D'habitude, je saisis assez vite, mais là c'était beaucoup d'un coup... La Publique, Le Vigan dessus... Le Vigan, gaucho !... à barbe blanche, moi qui le croyais à Buenos-Aires !... en plus, avec une Anita... je la voyais pas cette Anita...
 " Elle est dedans... elle est aide-soutier... tu connais pas le soutier non plus ? - Non ! " Le soutier ? d'où je l'aurais connu ?
 " Mais si !... mais si ! tu le connais !... voyons !... c'est Emile ! Emile de la L.V.F. !... Emile, du petit garage Francœur !... c'est là que t'avais ta moto ! " Il me remuait un peu les idées... ah ! oui !... ah ! oui !... le garage Francœur... la porte cochère... oui !... au fait ! Emile... la L.V.F. !... ma moto... je me souvenais presque... oui !... c'est ça !... il avait raison ! qu'était parti à Versailles... et puis à Moscou !... exact !...
exact !... on avait su !... et puis qu'était revenu de Moscou... la preuve !... mais qu'est-ce qu'il foutait soutier ? là quai Faidherbe ?... La Publique ?... soutier ?... l'Anita avec ! et lui l'admirable La Vigue ?

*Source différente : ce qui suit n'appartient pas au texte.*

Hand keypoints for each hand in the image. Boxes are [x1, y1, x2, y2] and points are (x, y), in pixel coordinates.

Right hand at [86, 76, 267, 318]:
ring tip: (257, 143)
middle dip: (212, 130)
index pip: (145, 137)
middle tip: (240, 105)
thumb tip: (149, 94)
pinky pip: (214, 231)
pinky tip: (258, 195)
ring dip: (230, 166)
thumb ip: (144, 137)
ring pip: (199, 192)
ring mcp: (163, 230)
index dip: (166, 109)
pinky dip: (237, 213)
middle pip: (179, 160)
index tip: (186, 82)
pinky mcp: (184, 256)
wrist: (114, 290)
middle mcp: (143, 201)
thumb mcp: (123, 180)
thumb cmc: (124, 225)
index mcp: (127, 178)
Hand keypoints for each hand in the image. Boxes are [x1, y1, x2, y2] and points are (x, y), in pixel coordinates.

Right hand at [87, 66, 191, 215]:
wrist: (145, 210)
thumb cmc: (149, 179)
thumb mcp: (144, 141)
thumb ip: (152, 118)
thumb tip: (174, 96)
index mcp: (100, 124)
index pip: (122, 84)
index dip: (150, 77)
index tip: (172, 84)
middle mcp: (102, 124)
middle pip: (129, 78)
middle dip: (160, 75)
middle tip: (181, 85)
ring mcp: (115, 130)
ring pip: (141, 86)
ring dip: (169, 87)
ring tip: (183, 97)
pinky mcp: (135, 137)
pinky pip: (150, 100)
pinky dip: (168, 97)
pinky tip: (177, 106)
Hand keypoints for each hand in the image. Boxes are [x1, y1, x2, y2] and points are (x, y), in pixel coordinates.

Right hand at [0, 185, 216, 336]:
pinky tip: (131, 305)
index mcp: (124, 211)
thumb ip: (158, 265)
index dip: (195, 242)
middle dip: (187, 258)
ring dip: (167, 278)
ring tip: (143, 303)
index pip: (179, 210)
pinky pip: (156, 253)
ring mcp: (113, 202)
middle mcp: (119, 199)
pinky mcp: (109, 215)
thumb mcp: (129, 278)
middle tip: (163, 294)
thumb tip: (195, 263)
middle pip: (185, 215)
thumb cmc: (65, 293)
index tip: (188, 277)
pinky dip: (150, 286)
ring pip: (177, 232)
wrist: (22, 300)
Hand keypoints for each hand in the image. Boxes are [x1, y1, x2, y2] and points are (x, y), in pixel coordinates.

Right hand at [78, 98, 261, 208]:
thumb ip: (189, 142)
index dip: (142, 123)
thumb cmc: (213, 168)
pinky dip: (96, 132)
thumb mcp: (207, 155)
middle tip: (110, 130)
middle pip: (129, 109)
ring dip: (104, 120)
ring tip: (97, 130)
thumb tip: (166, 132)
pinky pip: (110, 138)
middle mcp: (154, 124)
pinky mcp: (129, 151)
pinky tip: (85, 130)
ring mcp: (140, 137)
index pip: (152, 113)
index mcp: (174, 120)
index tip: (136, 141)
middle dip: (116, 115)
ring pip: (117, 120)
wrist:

 Quoi ?... cher Le Vigan !... receveur il me tape, il me secoue sa sacoche, une sacrée besace !... ballante sur le ventre... et qui sonne !... il me montre !... il l'ouvre !... pleine de pièces d'or !... plutôt une gibecière !...
 " Alors, t'encaisses ?
 - Tu parles !... et que du dur ! le dur !... le dur !... la barque à Caron ! tu penses !... "
 Je veux pas avoir l'air étonné... même je trouve ça tout naturel... " Bien sûr !... bien sûr !...
 - La barque à Caron ?... tu sais bien ?
 - Oh ! oui !... oh ! oui !... évidemment !
 - Maintenant tu vois c'est celle-là ! "
(...) Ah ! mais là... juste là !... à peine là, un pied sur le pont... un stentor, une voix ! " Qu'est-ce que vous foutez ?... " et puis des " tu "... " d'où tu sors ? Qui t'es ? " il voit pas l'être !... derrière lui, l'être... il se retourne pas...
 " Je sors de la fosse !... je suis avec eux !
 - Ah t'es avec eux, voyou ! ah ! t'es avec eux, menteur ! saleté ! ah... t'es avec eux ! "
 Et buang ! vrang !... encore son crâne... en plein crâne ! bang ! de quoi il se sert ?... un marteau ? vrang ! il tombe évanoui !... il a pas vu le monstre... pas eu le temps... qui est-ce ?
 " Je suis Caron t'entends ! "
 Il revient à lui... il voit l'être... un formidable !... quelque chose ! il me raconte : au moins trois... quatre fois comme moi !... un Bibendum ! mais la tête, alors, de singe ! un peu tigre ! moitié singe... moitié tigre... rien que son poids il fait tout pencher... tout le bateau !...

 Je me marre comme Emile raconte.
 " Oh ! tu le verras !... pas de quoi rire !... au moins trois, quatre fois grand comme toi !... je te dis ! quand il t'arrangera la tronche ! "
 Mes petits ricanages... lui La Vigue, se tait...
 " Tu le verras !... sa rame dans ta gueule !... tu le verras !... "
 Il me promet...
 " Il leur fend le crâne à l'aviron !... dis !
 - Ah ?.. "
 Comme surpris, je fais... l'aviron de Caron, qu'il veut dire...
 " Tous ceux qui montent, il les arrange, tiens !... hein La Vigue ?... il leur rame dedans... dans le chapeau ! en plein ! il leur godille dedans je te dis !... hein, La Vigue ?
 - Oui !... oui !... "
 La Vigue confirme...
 " Sa façon que personne lui manque !... la loi, quoi !... la loi !... et que ça raque !... te dis !... j'y aurais fait comme j'ai fait : présent ! Emile !... mais les ronds ? j'aurais eu des ronds il me prenait ! pas un pli !... il me finissait ! il m'embarquait ! je lui disais : " Monsieur, voilà l'or !... " Gî ! avec les autres ! avec lui : doulos ! doulos !... tu verras un peu ce qu'il leur file !... ils ont ?... ils ont pas ? vrong ! brang !... ombres ou ombresses ! chichis ?... zéro !... vrong !... les ronds ! mon Amiral !...

 (...) Enfin, une chose... j'étais descendu pour Mme Niçois, son pansement, et je me trouvais embringué dans un de ces mic-macs !... mélimélo... où ça allait ?... c'était tout imaginatif ?... l'Anita, la brune en bleu-de-chauffe ?... l'aide-soutière d'Emile L.V.F. ?... et les êtres là, soi-disant morts, que je voyais très bien défiler, qu'arrêtaient pas... traverser la place ex-Faidherbe... et remonter chercher leur obole ?... et tout ça, hein ?... sans éclairage...
 (D'un château l'autre, Livre de poche, 1968, p.109).